Beginning with the line of the entries below that holds "05 November, 2013 17:07" and ending with the line that holds "Stay In Touch", transcribe each line exactly as written. Pictures stay out.
━━━━━━━━
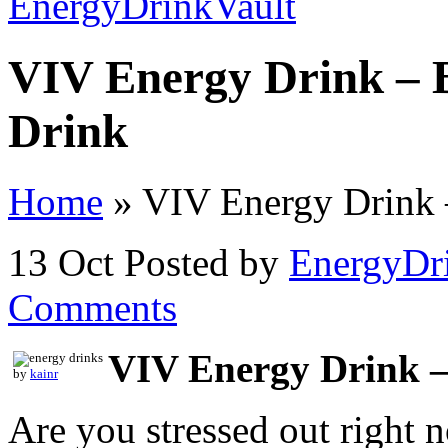
VIV Energy Drink – 
Drink
Home
»
VIV Energy Drink –
13 Oct
Posted by
EnergyDr
Comments
VIV Energy Drink –
by
kainr
Are you stressed out right 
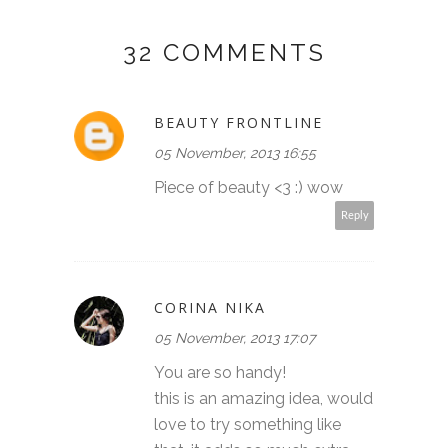
32 COMMENTS
BEAUTY FRONTLINE
05 November, 2013 16:55
Piece of beauty <3 :) wow
Reply
CORINA NIKA
05 November, 2013 17:07
You are so handy!
this is an amazing idea, would
love to try something like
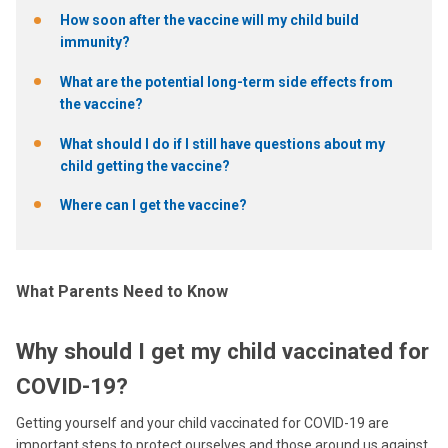
How soon after the vaccine will my child build
immunity?
What are the potential long-term side effects from
the vaccine?
What should I do if I still have questions about my
child getting the vaccine?
Where can I get the vaccine?
What Parents Need to Know
Why should I get my child vaccinated for
COVID-19?
Getting yourself and your child vaccinated for COVID-19 are
important steps to protect ourselves and those around us against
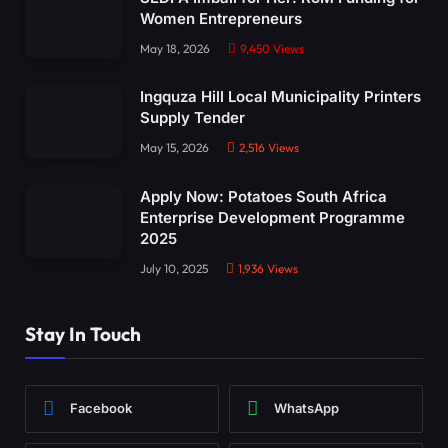
Women Entrepreneurs
May 18, 2026
9,450
Views
Ingquza Hill Local Municipality Printers
Supply Tender
May 15, 2026
2,516
Views
Apply Now: Potatoes South Africa
Enterprise Development Programme
2025
July 10, 2025
1,936
Views
Stay In Touch
Facebook
WhatsApp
━━━━━━━━
- _SOLUTION TO THIS TASK_:
05 November, 2013 17:07
You are so handy!
this is an amazing idea, would
love to try something like
How soon after the vaccine will my child build
immunity?
What are the potential long-term side effects from
the vaccine?
What should I do if I still have questions about my
child getting the vaccine?
Where can I get the vaccine?
What Parents Need to Know
Why should I get my child vaccinated for
COVID-19?
Getting yourself and your child vaccinated for COVID-19 are
important steps to protect ourselves and those around us against
Women Entrepreneurs
May 18, 2026
9,450
Views
Ingquza Hill Local Municipality Printers
Supply Tender
May 15, 2026
2,516
Views
Apply Now: Potatoes South Africa
Enterprise Development Programme
2025
July 10, 2025
1,936
Views
Stay In Touch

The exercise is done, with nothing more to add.